Empacotada por um coletinho azul com o símbolo da organização
internacional, uma consultora me disse que obrigar a vacinar era uma
violação aos direitos humanos. A resposta à minha pergunta veio
acompanhada de uma explicação. “Ninguém pode ser obrigado a se vacinar. A
melhor política é monitorar as pessoas enquanto estão aqui na fronteira
para ver se há evolução dos sintomas”. Fevereiro de 2018. Parece algo
tão distante. Outros tempos.
Em
2013, o venezuelano Moises Naim publicou o fundamental O fim do poder.

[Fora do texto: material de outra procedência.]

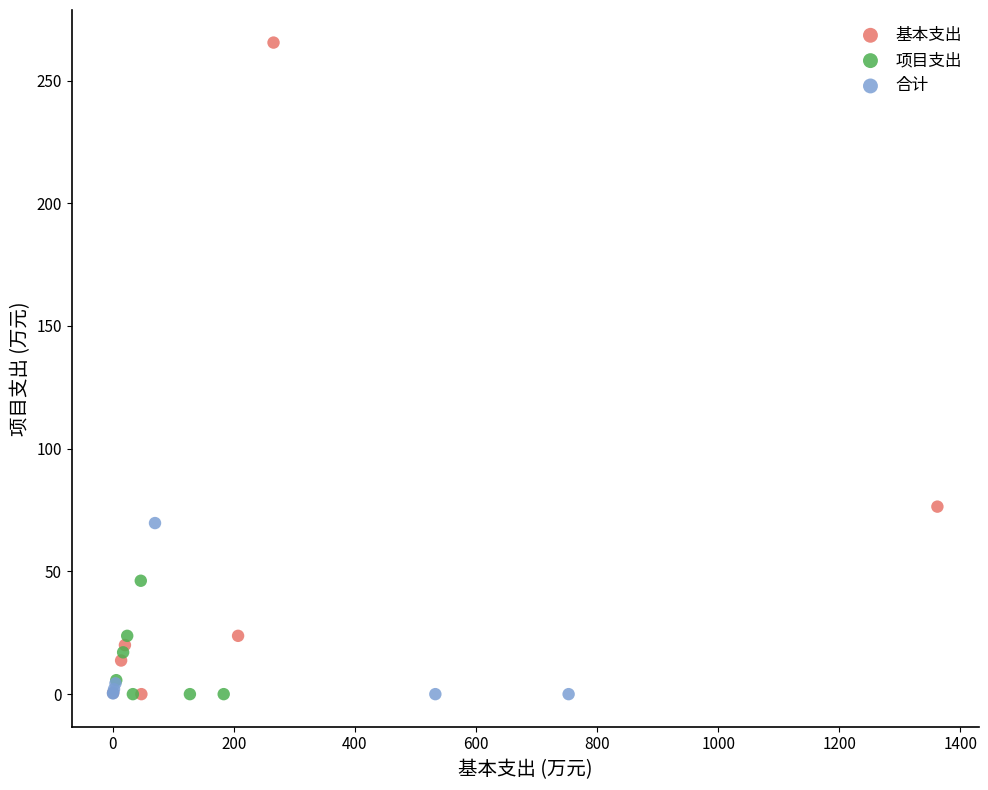

Which series contains the highest Y value?

基本支出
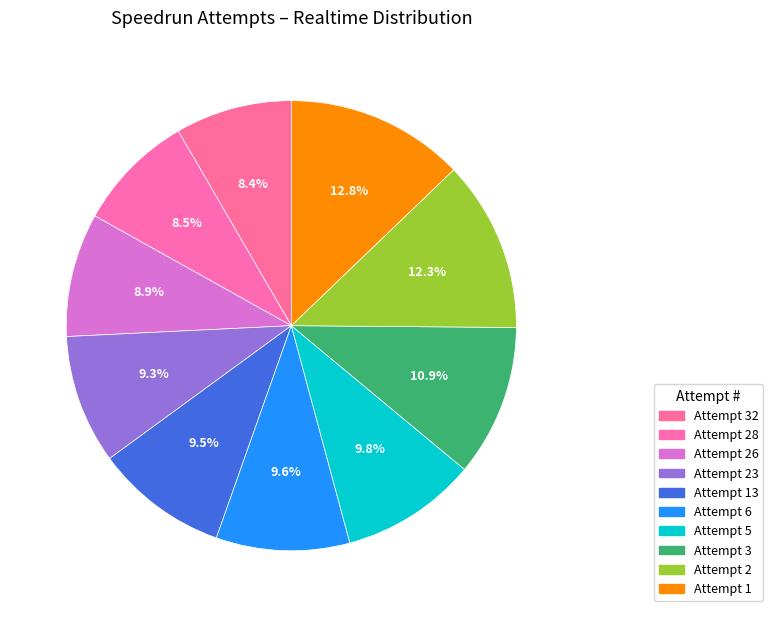

Rank the categories by value from lowest to highest.

Attempt 32, Attempt 28, Attempt 26, Attempt 23, Attempt 13, Attempt 6, Attempt 5, Attempt 3, Attempt 2, Attempt 1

Entre vários elementos que nos ajudam a entender como chegamos até aqui,
seu livro nos fala de como o poder, tal como conhecíamos, se tornou
volátil. As instituições se tornaram vulneráveis e com elas política e
políticos e a própria democracia. Não necessariamente o poder havia
desaparecido, mas mudado de forma e de mãos.
A
China exibe números impressionantes para justificar como domou o
monstro criado por ela mesma. Nas redes sociais e na imprensa não faltam
pessoas encantadas com o sucesso de Xi Jinping. Entre a ficção e a
realidade, os números chines só podem ser construídos por meio da força.
Algo que só as ditaduras podem oferecer.
A
pandemia de coronavírus mostrou que onde o governo não usou o peso de
sua mão sobre as pessoas, os cidadãos reclamaram por não ter sentido o
peso deste poder. Parece esquisito. Mas paulistanos se sentiram
protegidos ao saber que seus dados de localização de celular poderiam
servir para monitorá-los. O Google já faz, por que o governo não pode
fazer para o bem geral?
No
Catar, a população foi obrigada a fazer o download de um aplicativo
estatal no celular. O simples fato de sair de casa para colocar lixo na
rua era motivo para o sistema de rastreamento enviar um puxão de orelha
para o usuário pedindo-lhe explicações das razões de ter ido até a
calçada.
É
evidente que a pandemia exige um esforço extraordinário das pessoas.
Máscara, antisséptico, distanciamento social e a menor circulação em
ambientes públicos possível. Volto a citar o erro fatal de Trump, que se
tivesse tido a serenidade para recomendar o óbvio, não teria
fortalecido o discurso injusto de que ele conduziu mal a resposta do
Estados Unidos à pandemia.
Este
será o ano da vacinação. O amplo cardápio de imunizantes traz consigo
lições importantes sobre o avanço da ciência, como o mundo ainda
funciona e como ele poderá vir a funcionar. Quando comparadas com as
concorrentes ocidentais, as opções chinesas revelam perfeitamente como o
regime que avança sobre o mundo opera. Não há transparência. Há
históricos de corrupção e uma descarada cooptação das estruturas
políticas, acadêmicas e de imprensa.
Não
se trata de ser contra a nacionalidade de um imunizante. Mas é
inadmissível a tolerância à falta de dados que comprovem que ele possa
funcionar. Um comportamento bovino que deveria acender uma luz de
alerta. Uma luz bem vermelha. Feliz Ano Novo.